(Extracted page text data)
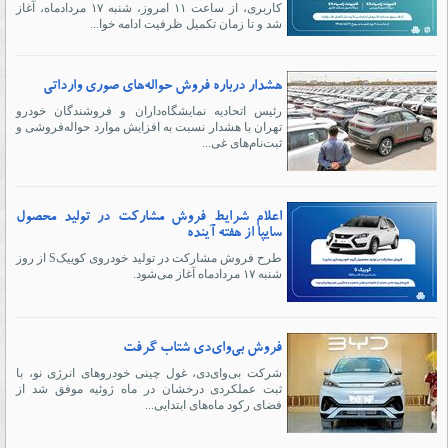
کاربری، از ساعت ۱۱ امروز، شنبه ۱۷ مردادماه، آغاز
شد و تا زمان تکمیل ظرفیت ادامه خوا...
هشدار درباره فروش حواله‌های صوری وارداتی
رئیس اتحادیه نمایشگاه‌داران و فروشندگان خودرو
تهران با هشدار نسبت به افزایش موارد حواله‌فروشی و
ثبت‌نام‌های غی...
اعلام شرایط فروش مشارکت در تولید محصول
سایپا از هفته آینده
طرح فروش مشارکت در تولید خودروی کوییکS از روز
شنبه ۱۷ مردادماه آغاز می‌شود.
فروش بی‌وای‌دی شتاب گرفت
شرکت بی‌وای‌دی، غول چینی خودروهای انرژی نو، با
ثبت عملکردی درخشان در ماه ژوئیه موفق شد از
فضای رکود ماه‌های ابتدایی...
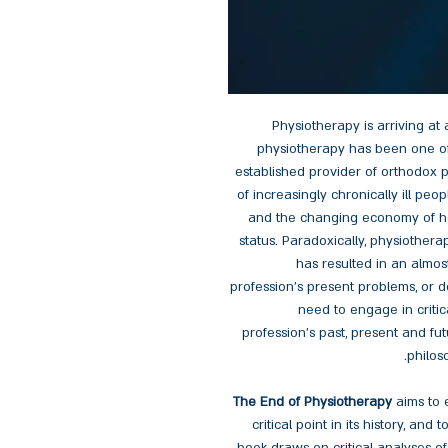
Physiotherapy is arriving at a
physiotherapy has been one of 
established provider of orthodox p
of increasingly chronically ill pe
and the changing economy of he
status. Paradoxically, physiotherap
has resulted in an almost
profession’s present problems, or d
need to engage in critic
profession’s past, present and fu
philoso
The End of Physiotherapy
aims to 
critical point in its history, and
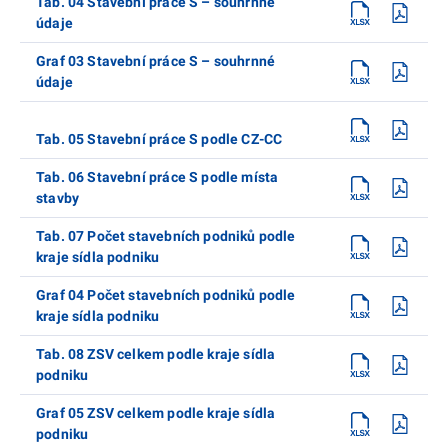
Tab. 04 Stavební práce S – souhrnné
údaje
Graf 03 Stavební práce S – souhrnné
údaje
Tab. 05 Stavební práce S podle CZ-CC
Tab. 06 Stavební práce S podle místa
stavby
Tab. 07 Počet stavebních podniků podle
kraje sídla podniku
Graf 04 Počet stavebních podniků podle
kraje sídla podniku
Tab. 08 ZSV celkem podle kraje sídla
podniku
Graf 05 ZSV celkem podle kraje sídla
podniku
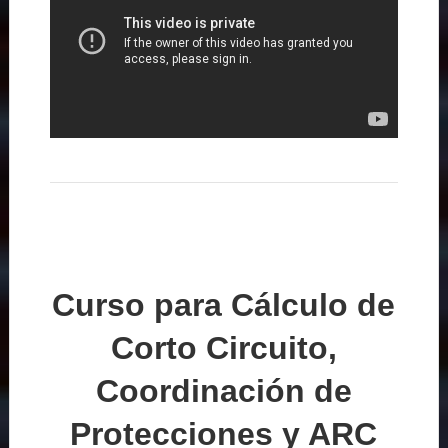
Curso para Cálculo de
Corto Circuito,
Coordinación de
Protecciones y ARC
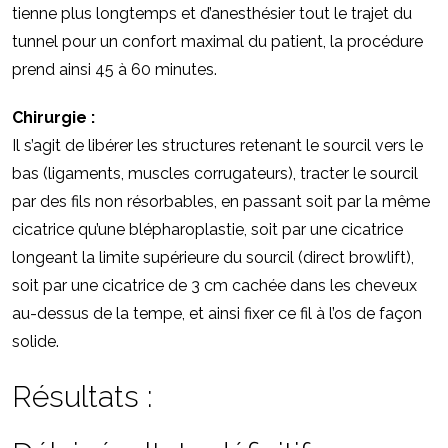
tienne plus longtemps et d’anesthésier tout le trajet du
tunnel pour un confort maximal du patient, la procédure
prend ainsi 45 à 60 minutes.
Chirurgie :
Il s’agit de libérer les structures retenant le sourcil vers le
bas (ligaments, muscles corrugateurs), tracter le sourcil
par des fils non résorbables, en passant soit par la même
cicatrice qu’une blépharoplastie, soit par une cicatrice
longeant la limite supérieure du sourcil (direct browlift),
soit par une cicatrice de 3 cm cachée dans les cheveux
au-dessus de la tempe, et ainsi fixer ce fil à l’os de façon
solide.
Résultats :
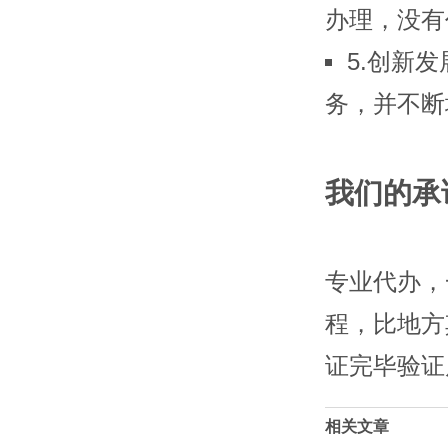
办理，没有
5.创新
务，并不断
我们的承
专业代办，
程，比地方
证完毕验证
相关文章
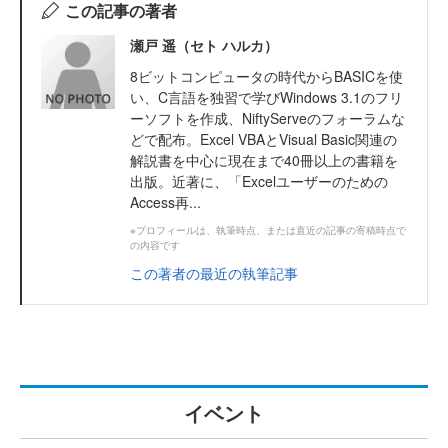
この記事の著者
瀬戸 遥（セト ハルカ）
8ビットコンピュータの時代からBASICを使
い、C言語を独習で学びWindows 3.1のフリ
ーソフトを作成、NiftyServeのフォーラムな
どで配布。Excel VBAとVisual Basic関連の
解説書を中心に現在まで40冊以上の書籍を
出版。近著に、「Excelユーザーのための
Access再...
※プロフィールは、執筆時点、または直近の記事の寄稿時点で
の内容です
この著者の最近の執筆記事
イベント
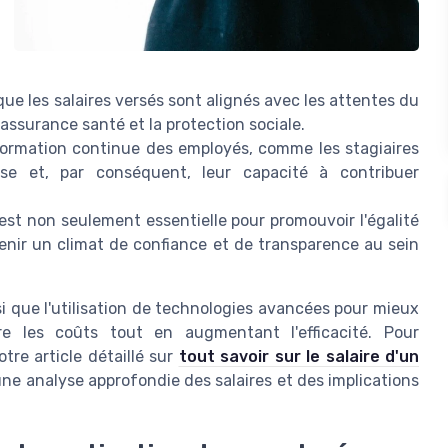
ue les salaires versés sont alignés avec les attentes du
ssurance santé et la protection sociale.
 formation continue des employés, comme les stagiaires
ise et, par conséquent, leur capacité à contribuer
st non seulement essentielle pour promouvoir l'égalité
enir un climat de confiance et de transparence au sein
i que l'utilisation de technologies avancées pour mieux
e les coûts tout en augmentant l'efficacité. Pour
re article détaillé sur
tout savoir sur le salaire d'un
une analyse approfondie des salaires et des implications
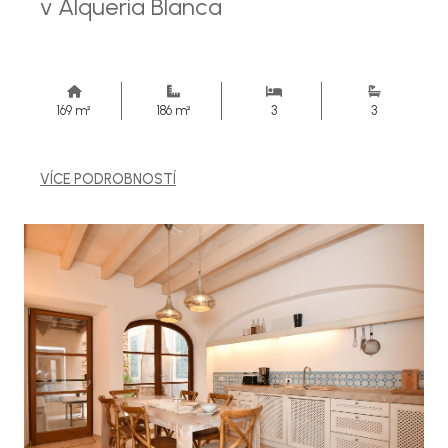
v Alqueria Blanca
169 m²
186 m²
3
3
VÍCE PODROBNOSTÍ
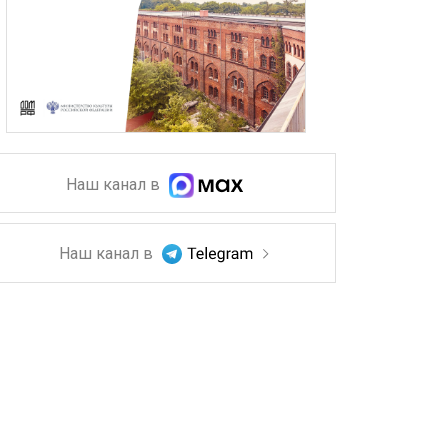
Наш канал в
Наш канал в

#### Task to complete:
Pictures do not belong in the answer. Return the lines above starting at the one with "ثبت عملکردی درخشان در ماه ژوئیه موفق شد از" and ending at the one with "Tab. 05 Stavební práce S podle CZ-CC", both kept, exactly.

#### Written answer:
ثبت عملکردی درخشان در ماه ژوئیه موفق شد از
فضای رکود ماه‌های ابتدایی...
Physiotherapy is arriving at a
physiotherapy has been one of 
established provider of orthodox p
of increasingly chronically ill pe
and the changing economy of he
status. Paradoxically, physiotherap
has resulted in an almost
profession’s present problems, or d
need to engage in critic
profession’s past, present and fu
philoso
The End of Physiotherapy
aims to 
critical point in its history, and
Tab. 04 Stavební práce S – souhrnné
údaje
Graf 03 Stavební práce S – souhrnné
údaje
Tab. 05 Stavební práce S podle CZ-CC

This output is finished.